Berlin court ruling: Bitcoin stock exchanges do not need BaFin permission

Although the judgement at the Berlin Higher Regional Court will certainly not put every investor in the crypto sector into too much ecstasy. The current judgement on the partial question of whether trading crypto currencies requires prior permission from the authorities could be decisive for future decisions. Current media reports suggest this.

OLG Berlin refers to applicable Banking Act

To anticipate: The judges at the Court of Appeal of the Federal Capital come to the conclusion in their ruling that Bitcoin buying and trading in other digital currencies is not subject to licensing in Germany. What exactly is this about? About five years ago, a teenager had developed his own crypto exchange. When the Federal Financial Supervisory Authority (Bundesanstalt für Finanzdienstleistungsaufsicht, BaFin) became aware of this, the authority warned of a violation of the German Banking Act, which ultimately resulted in a fine. The previous judgment, which led to the punishment of the then 16-year-old defendant, has now been overturned by the Berlin Higher Regional Court (OLG). With an acquittal. The reasons for the decision will make many interested parties sit up and take notice. The Bitcoin is neither a state-recognised unit of account nor a financial instrument in the current sense of the legislation under the Banking Act.

judges see limits of BaFin tasks violated

Exactly this classification of crypto currencies has been hotly debated for years. BaFin had already classified Bitcoin as a “complementary currency” in 2011. However, the court takes a different view of the fact that the digital lead currency is such a unit of account, whereby the orientation was from the aforementioned KWG. And this contains now once again regulations from the time before the boom of the crypto currencies like Ethereum or Dash. On the basis of this legal situation, the German financial supervisory authority has thus carried out an incorrect assessment and ultimately committed a breach of law itself. The Higher Regional Court now judges that the authority had unjustifiably defined its actual area of responsibility too broadly. BaFin is responsible for implementing the legal situation, but not for legislation. Nevertheless the BaFin wants to stick to the “permission reservation”.

In the end it will presumably require a supreme court interpretation by the Federal Administrative Court, as many legal experts already suspect.
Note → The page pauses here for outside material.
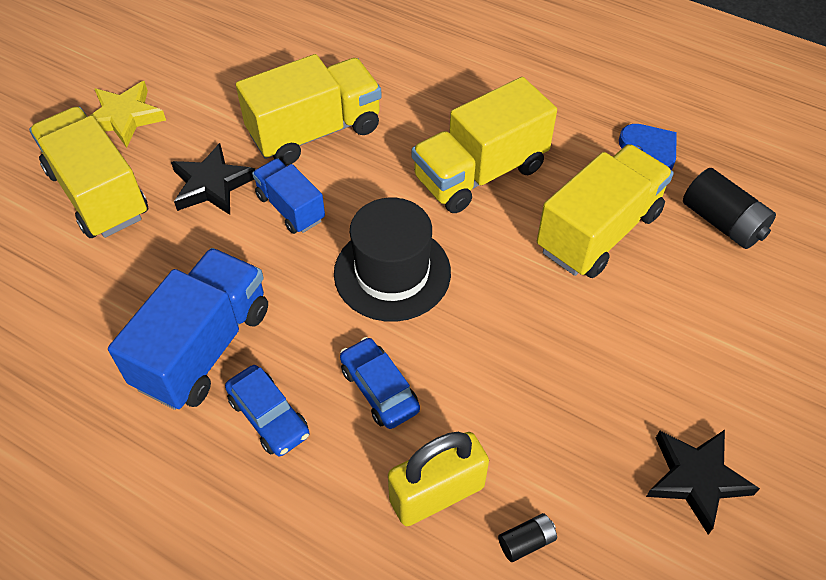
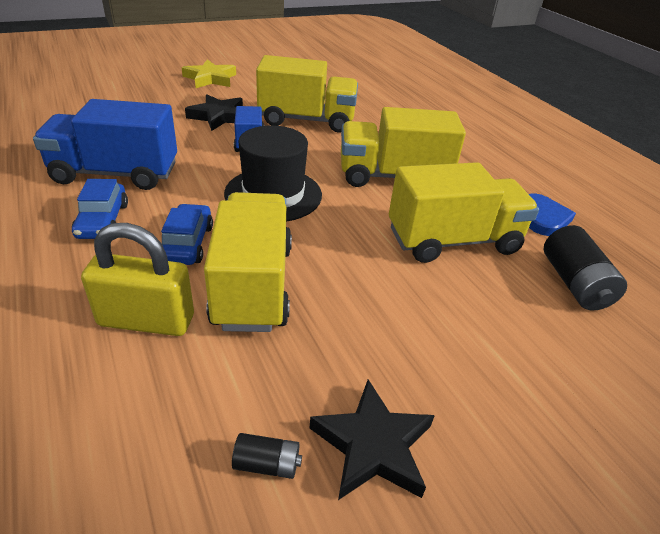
camera: 30 degrees right, 15 degrees down
yellow truck [29,107,148,238] -> yellow truck moved to [204,192,292,332]
blue truck [108,248,268,410] -> blue truck turned 150 degrees counterclockwise [33,99,177,190]
black battery [498,513,557,562] -> black battery moved to [232,433,302,479]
This is the only way to achieve an interpretation of the law that takes account of new parameters. However, should the authority unexpectedly accept the ruling, this could open the door to innovative developments. For example consumers could soon exchange Fiatgeld for Kryptowhrungen at automats, how it is already occasionally possible abroad.

Experts increasingly call for political and legal changes

The judgement is also interesting for existing platforms for the crypto trade. Without an existing obligation to obtain permission, market launches would have been much less bureaucratic and thus simpler and faster. The time has come for a new perception of the growing market, as many industry experts regularly demand. Unfortunately, the Grand Coalition has so far held back on other crypto issues despite announced measures.